→ The task
Nothing in the records should be changed in the copy, though the pictures must be left out.

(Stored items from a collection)
——
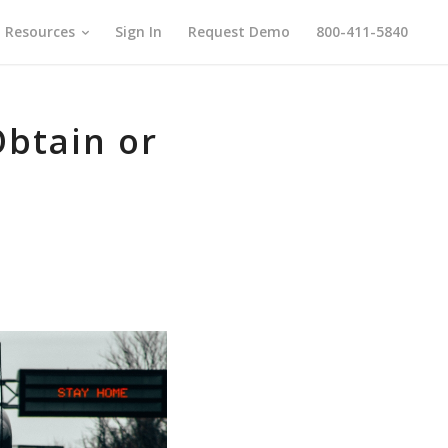
Resources
Sign In
Request Demo
800-411-5840
btain or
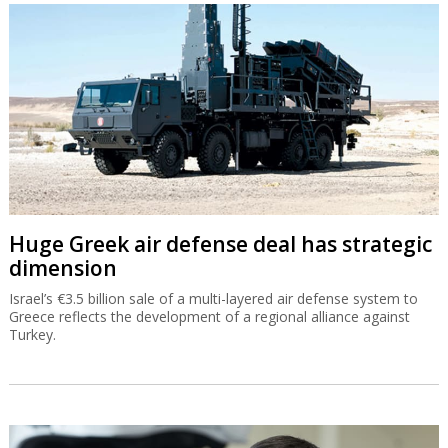
Huge Greek air defense deal has strategic
dimension
Israel’s €3.5 billion sale of a multi-layered air defense system to
Greece reflects the development of a regional alliance against
Turkey.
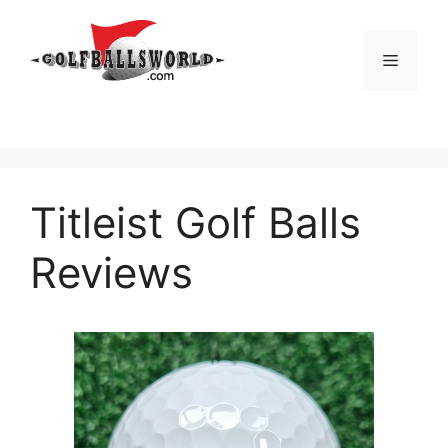
Skip
to
Menu
content
Titleist Golf Balls
Reviews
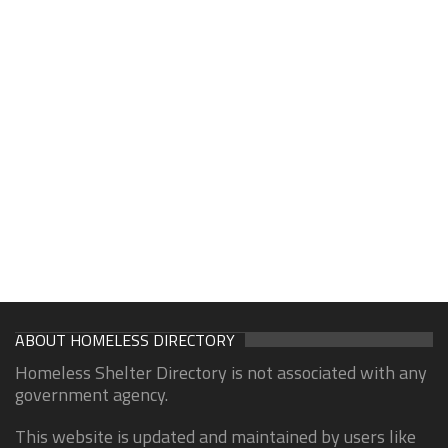
ABOUT HOMELESS DIRECTORY
Homeless Shelter Directory is not associated with any
government agency.
This website is updated and maintained by users like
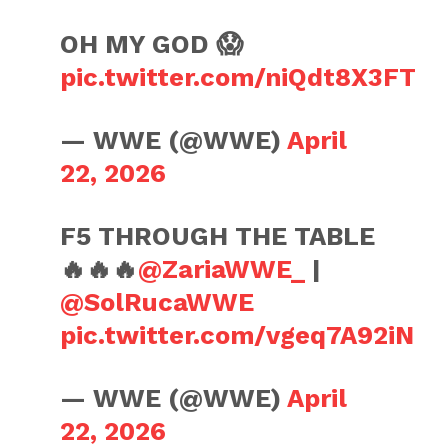
OH MY GOD 😱
pic.twitter.com/niQdt8X3FT
— WWE (@WWE)
April
22, 2026
F5 THROUGH THE TABLE
🔥🔥🔥
@ZariaWWE_
|
@SolRucaWWE
pic.twitter.com/vgeq7A92iN
— WWE (@WWE)
April
22, 2026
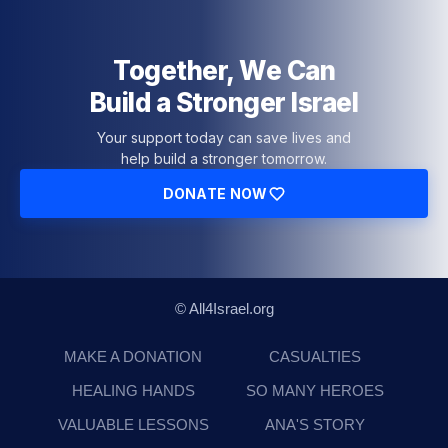
Together, We Can
Build a Stronger Israel
Your support today can save lives and
help build a stronger tomorrow.
DONATE NOW
© All4Israel.org
MAKE A DONATION
CASUALTIES
HEALING HANDS
SO MANY HEROES
VALUABLE LESSONS
ANA'S STORY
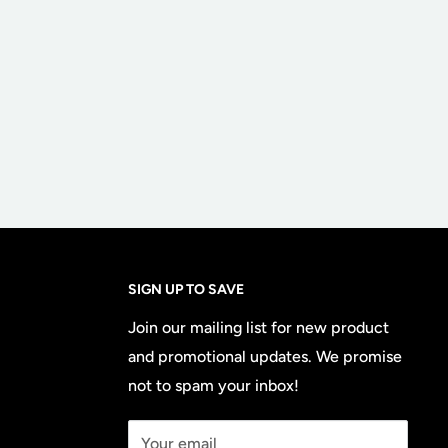
SIGN UP TO SAVE
Join our mailing list for new product
and promotional updates. We promise
not to spam your inbox!
Your email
——
→ Task output
Resources
Sign In
Request Demo
800-411-5840
btain or
Huge Greek air defense deal has strategic
dimension
Israel’s €3.5 billion sale of a multi-layered air defense system to
Greece reflects the development of a regional alliance against
Turkey.
Skip
to
Menu
content
Titleist Golf Balls
Reviews
ABOUT HOMELESS DIRECTORY
Homeless Shelter Directory is not associated with any
government agency.
This website is updated and maintained by users like
OH MY GOD 😱
pic.twitter.com/niQdt8X3FT
— WWE (@WWE)
April
22, 2026
F5 THROUGH THE TABLE
🔥🔥🔥
@ZariaWWE_
|
@SolRucaWWE
pic.twitter.com/vgeq7A92iN
— WWE (@WWE)
April
22, 2026
Together, We Can
Build a Stronger Israel
Your support today can save lives and
help build a stronger tomorrow.
DONATE NOW
© All4Israel.org
MAKE A DONATION
CASUALTIES
HEALING HANDS
SO MANY HEROES
VALUABLE LESSONS
ANA'S STORY
SIGN UP TO SAVE
Join our mailing list for new product
and promotional updates. We promise
not to spam your inbox!
Your email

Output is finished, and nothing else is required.